第5話 勝利に浮かれる男

ダンディーの勝利が確定すると、冷泉堂大陣営から大きな歓声が上がった。敗れた倉島は茫然自失となり、試合終了後の礼もまともに行うことが出来ず、仲間に抱えられるように退場した。


予想外の勝ち星を上げたダンディーが冷泉堂大学の陣営に戻ると、歓声とともに手荒い歓迎を受けた。佐々木由紀マネージャーが笑顔でダンディーを褒めると、ダンディーは見ているこっちが恥ずかしくなるほどすっかり相好を崩した。


「いや~、皆さんの応援のおかげですよ」

佐々木由紀の前では一応謙遜しているが、一度私とルーカスの方を見ると、どうだ見たか、と言わんばかりの所謂ドヤ顔を見せた。

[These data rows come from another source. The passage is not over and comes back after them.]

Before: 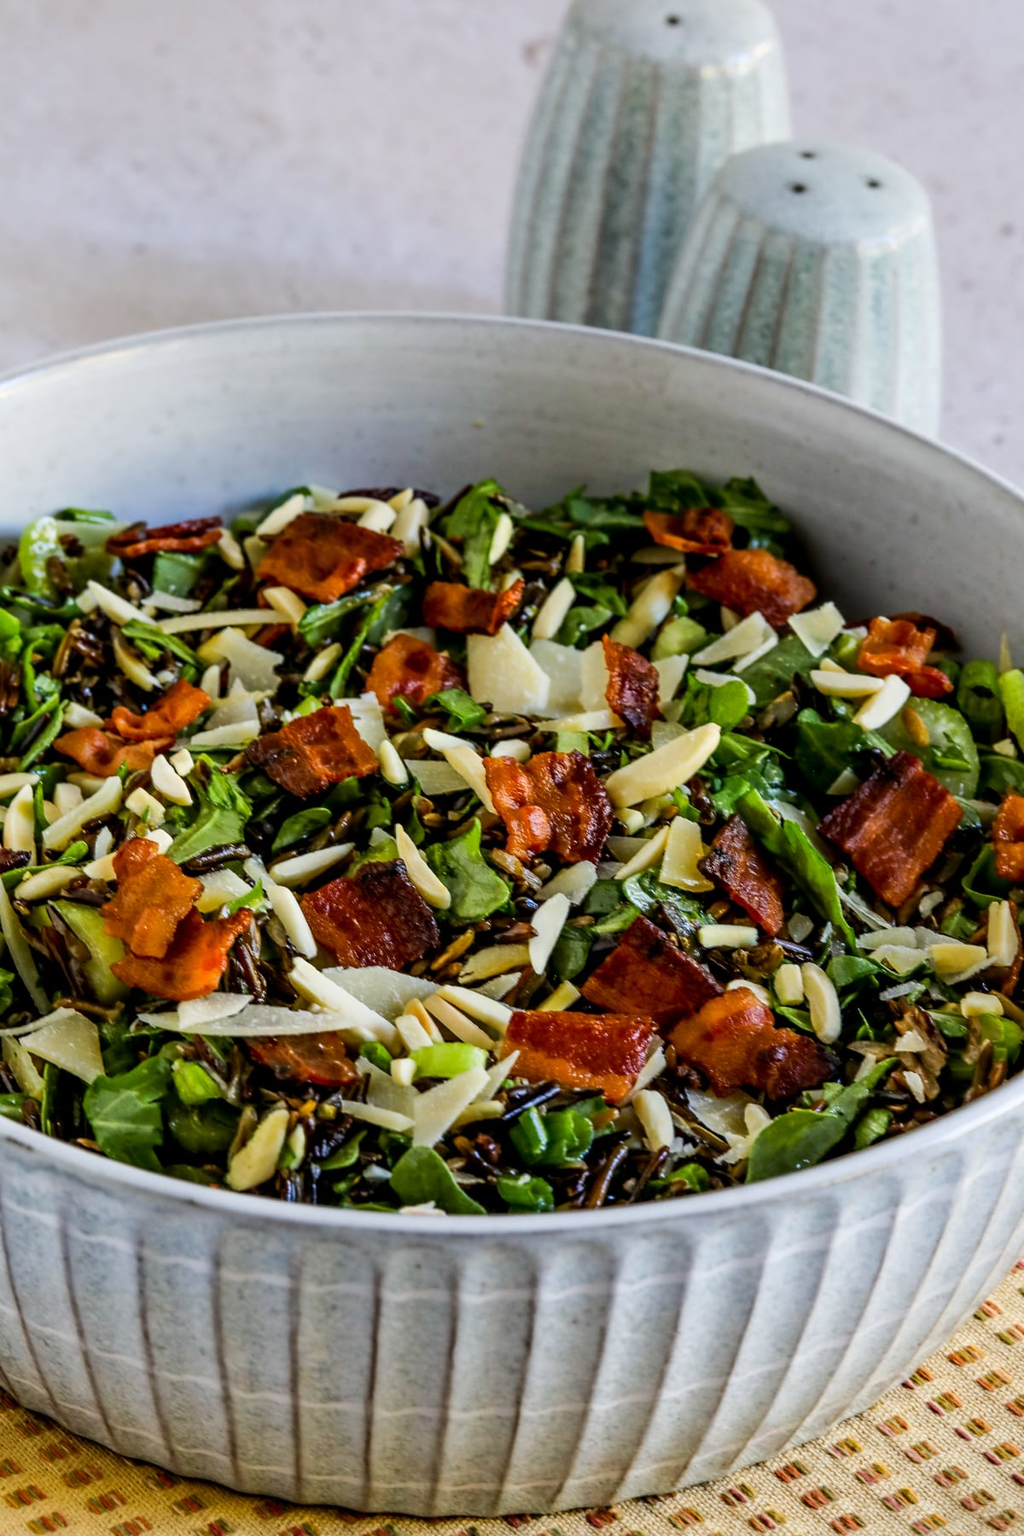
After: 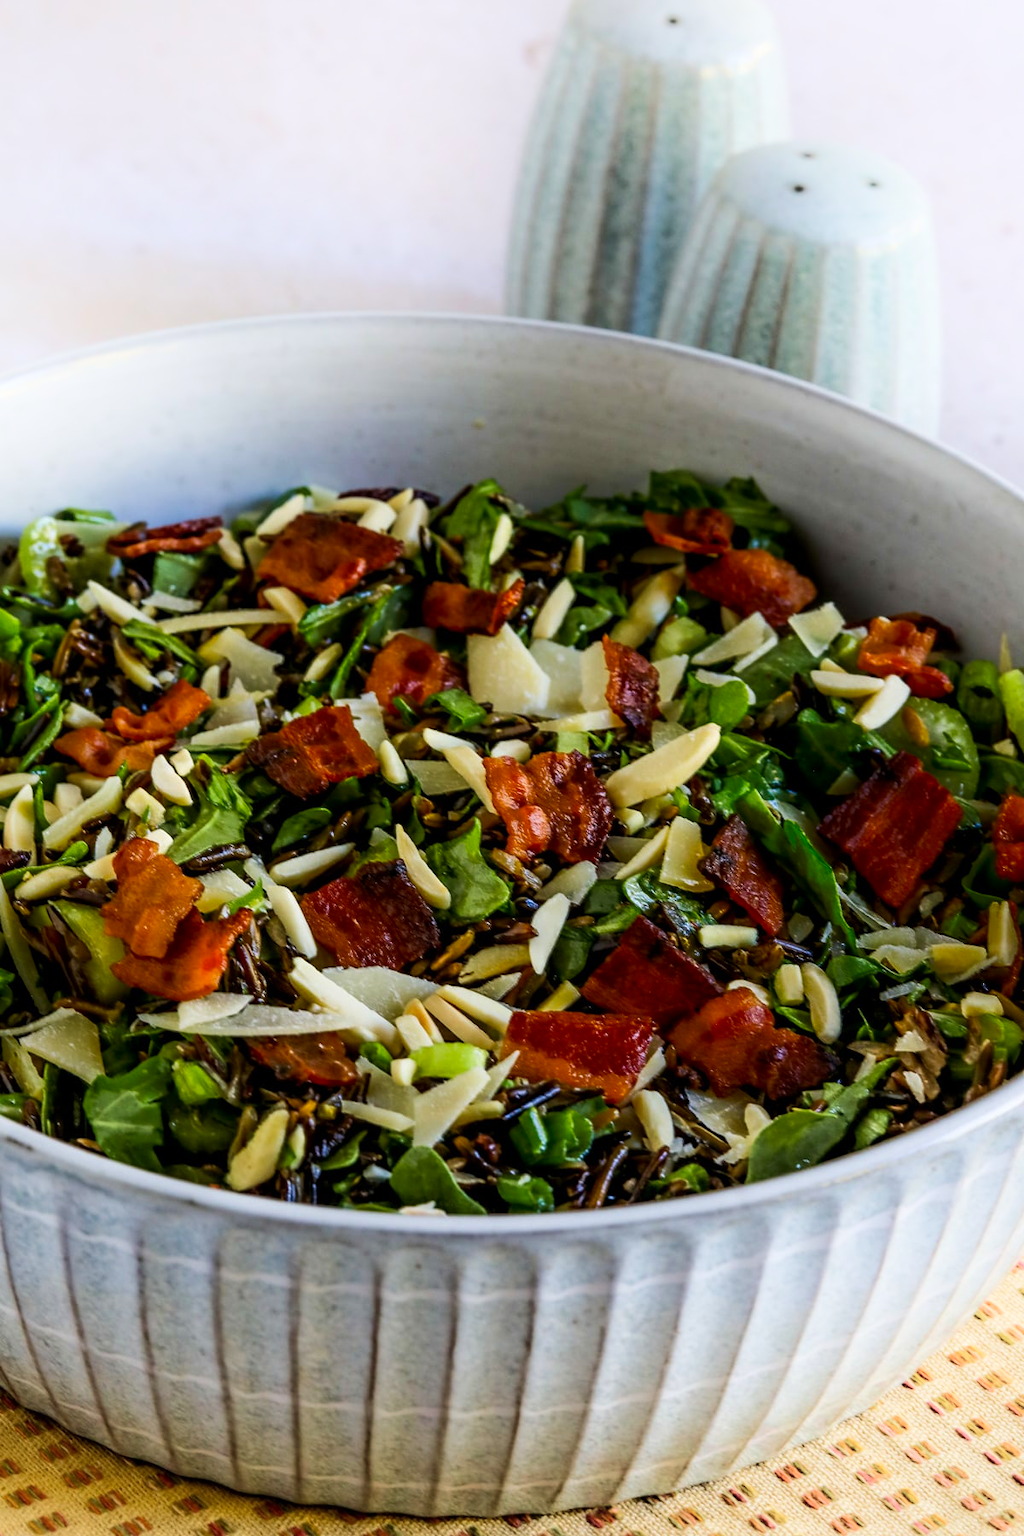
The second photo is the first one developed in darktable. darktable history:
shadows and highlights: shadows -89.67, highlights 91.08, soften with gaussian
velvia: strength 21.34%
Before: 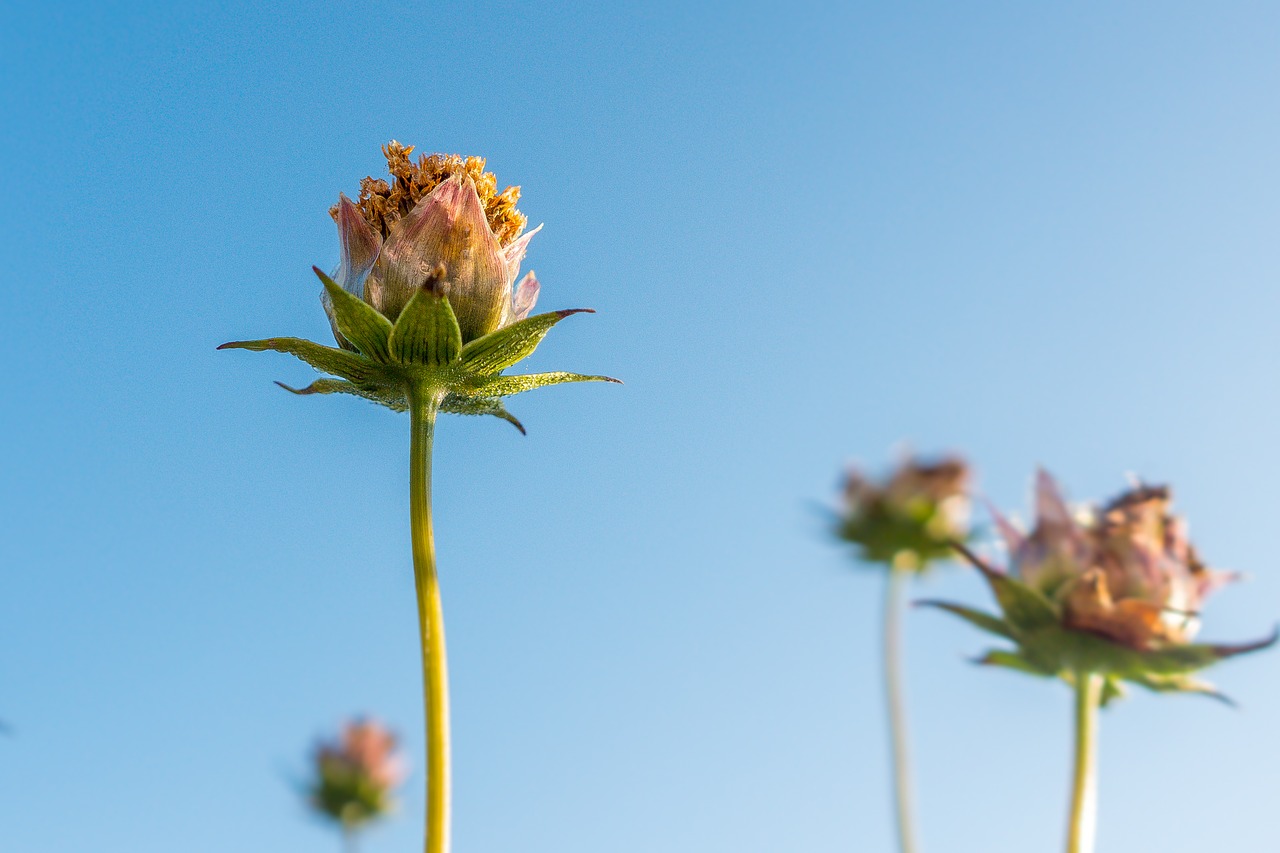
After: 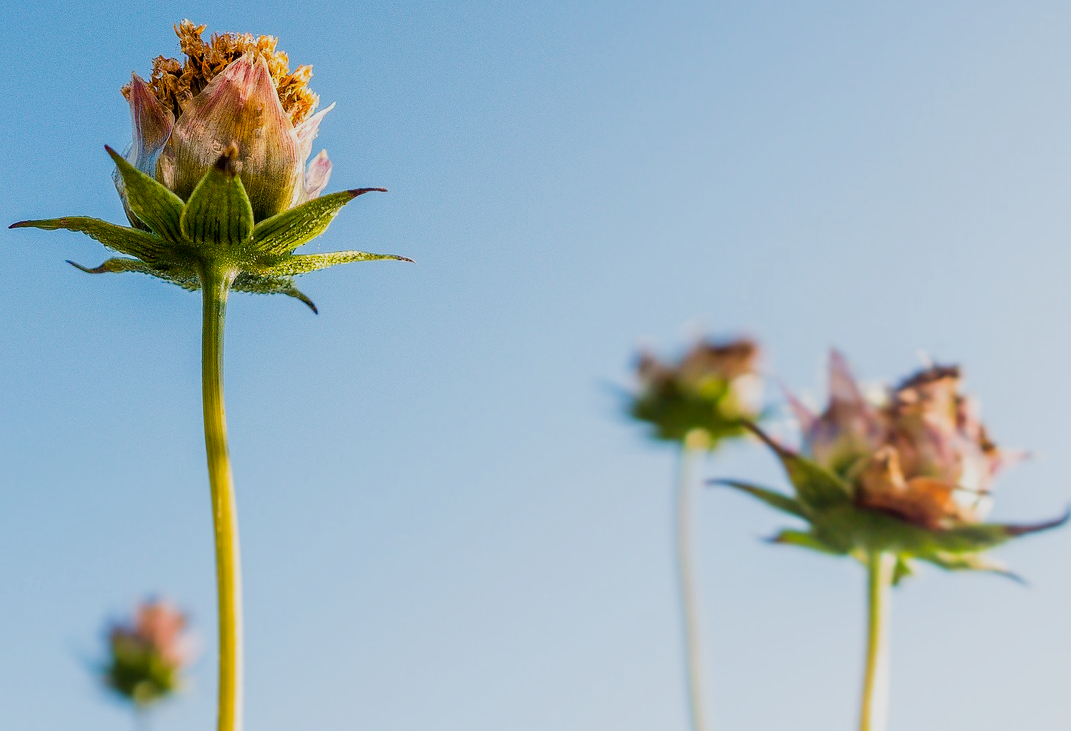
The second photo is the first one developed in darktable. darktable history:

『調子に乗るな』と言うメッセージを込めて、私はダンディーの肩を叩きながら、

「よくやった。B・I・S・H・I・R・Iの特訓のおかげかな」

と言ってやった。


冷泉堂大学剣道部改め剣道サークルの面々は、私の発言の意味が分からずに困惑した。ルーカスは必死で笑いを堪えている。団体戦に出場しないトモッチこと葛城智彦が腕を組んで、


「何の暗号だい?B・I・S・H・I・・・」

と謎解きを始めると、慌ててダンディーは話題を変えた。

「さあ、団体戦はまだ始まったばかり。みんな頑張ってくれよ」

この声が聞こえたのか、審判は、


「次鋒、前へ!」

と団体戦の再開を告げたのであった。